One of our last stops on the trip was an afternoon at the Ramesseum. Located on the road between Luxor and the Valley of the Kings, it is apparently not a high priority on most tourists' lists.


As it is in an area still used for farming, we found ourselves surrounded by fields filled with crops being worked by hand as in days of yore. It was easy to imagine being back in the days of the pharaohs!

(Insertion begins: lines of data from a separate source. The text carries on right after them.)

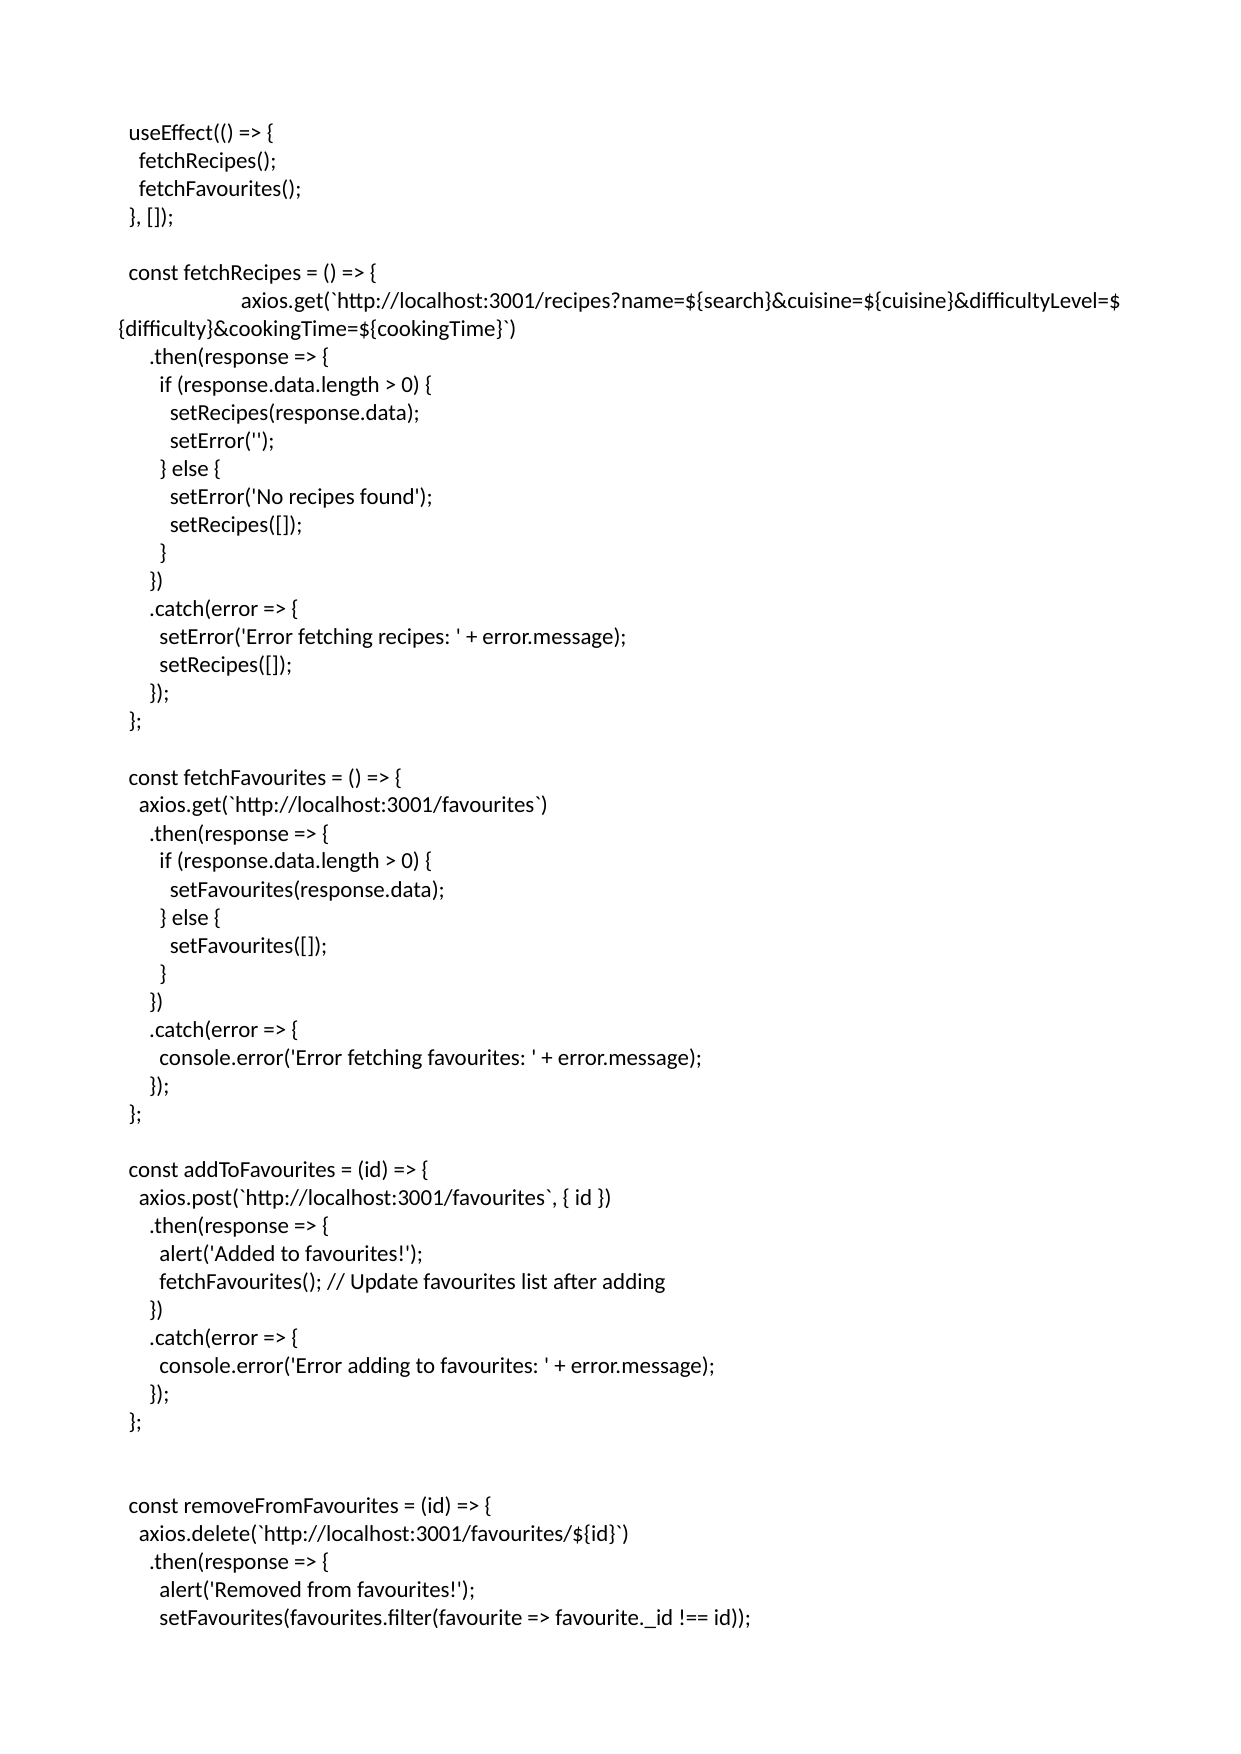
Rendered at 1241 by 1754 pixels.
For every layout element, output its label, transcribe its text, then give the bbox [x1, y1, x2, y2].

list console.error('Error adding to favourites: ' + error.message); [118, 1351, 1122, 1379]
list if (response.data.length > 0) { [118, 370, 1122, 398]
list const removeFromFavourites = (id) => { [118, 1491, 1122, 1519]
list if (response.data.length > 0) { [118, 847, 1122, 875]
list useEffect(() => { [118, 118, 1122, 146]
list }; [118, 1407, 1122, 1435]
list } [118, 538, 1122, 566]
list setFavourites(favourites.filter(favourite => favourite._id !== id)); [118, 1603, 1122, 1631]
list fetchFavourites(); // Update favourites list after adding [118, 1267, 1122, 1295]
list }; [118, 1099, 1122, 1127]
list alert('Removed from favourites!'); [118, 1575, 1122, 1603]
list }) [118, 987, 1122, 1015]
list } [118, 959, 1122, 987]
list }, []); [118, 202, 1122, 230]
list setRecipes(response.data); [118, 398, 1122, 426]
list setFavourites([]); [118, 931, 1122, 959]
list setRecipes([]); [118, 651, 1122, 678]
list }) [118, 1295, 1122, 1323]
list setError(''); [118, 426, 1122, 454]
list axios.get(`http://localhost:3001/recipes?name=${search}&cuisine=${cuisine}&difficultyLevel=${difficulty}&cookingTime=${cookingTime}`) [118, 286, 1122, 342]
list }); [118, 1071, 1122, 1099]
list alert('Added to favourites!'); [118, 1239, 1122, 1267]
list }); [118, 1379, 1122, 1407]
list }); [118, 678, 1122, 707]
list .then(response => { [118, 342, 1122, 370]
list setError('Error fetching recipes: ' + error.message); [118, 622, 1122, 651]
list axios.delete(`http://localhost:3001/favourites/${id}`) [118, 1519, 1122, 1547]
list fetchRecipes(); [118, 146, 1122, 174]
list } else { [118, 454, 1122, 482]
list .then(response => { [118, 1547, 1122, 1575]
list axios.post(`http://localhost:3001/favourites`, { id }) [118, 1183, 1122, 1211]
list .catch(error => { [118, 594, 1122, 622]
list const fetchRecipes = () => { [118, 258, 1122, 286]
list setFavourites(response.data); [118, 875, 1122, 903]
list .then(response => { [118, 819, 1122, 847]
list axios.get(`http://localhost:3001/favourites`) [118, 791, 1122, 819]
list .catch(error => { [118, 1323, 1122, 1351]
list }) [118, 566, 1122, 594]
list setError('No recipes found'); [118, 482, 1122, 510]
list }; [118, 707, 1122, 734]
list } else { [118, 903, 1122, 931]
list .catch(error => { [118, 1015, 1122, 1043]
list const addToFavourites = (id) => { [118, 1155, 1122, 1183]
list const fetchFavourites = () => { [118, 763, 1122, 791]
list console.error('Error fetching favourites: ' + error.message); [118, 1043, 1122, 1071]
list .then(response => { [118, 1211, 1122, 1239]
list fetchFavourites(); [118, 174, 1122, 202]
list setRecipes([]); [118, 510, 1122, 538]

The big draw of this set of ruins is that they are (were?) the temple built in honor of Ramesses the Great, and must have been an unbelievable sight in its day. Unfortunately, the temple was built in the Nile floodplain, and the same yearly waters that brought life to the countryside also hastened the destruction of the entire complex.
The kids (and the parents) enjoyed having a slightly overcast morning among an abandoned set of ruins all to ourselves. It really gave us all the opportunity to appreciate the sheer scale of the statues that had been in place.
 
There were a couple of caretakers, but other than one pair of tourists, there was nobody there but Stutz's and the ghost of Ramesses.
The fate of Ramesses' earthly glories and monuments form the central idea of his poem "Ozymandias," with its lament of the impermanence of life and achievements. In fact, the statue above on the right has a cartouche which was translated into Greek as Ozymandias, thus providing the inspiration for the poem. As it turns out, the statue that we are standing next to was almost 60 feet tall when it was standing.

OZYMANDIAS


I met a traveller from an antique land
Who said: Two vast and trunkless legs of stone
Stand in the desert. Near them, on the sand,
Half sunk, a shattered visage lies, whose frown
And wrinkled lip, and sneer of cold command
Tell that its sculptor well those passions read
Which yet survive, stamped on these lifeless things,
The hand that mocked them and the heart that fed.
And on the pedestal these words appear:
"My name is Ozymandias, king of kings:
Look on my works, ye Mighty, and despair!"
Nothing beside remains. Round the decay
Of that colossal wreck, boundless and bare
The lone and level sands stretch far away.

 - Percy Bysshe Shelley


 


After contemplating our mortality, we decided to beat a retreat to a rooftop restaurant and spend the rest of the afternoon relaxing and overlooking the Nile

 
 
Each of us enjoyed the afternoon in a different way, and we each took turns capturing the moods of others!
 
We also got to witness a bit of daily life all around us, from the donkeys in the nearby fields

to the downstairs hookah, backgammon, and tea extravaganza.
Alea and Susan decorated themselves, and we all shared our favorite memories from the trip. Luckily enough, we never joined a horrendous tourist camel safari, and we enjoyed most of what our trip had given to us. We look forward to another visit someday!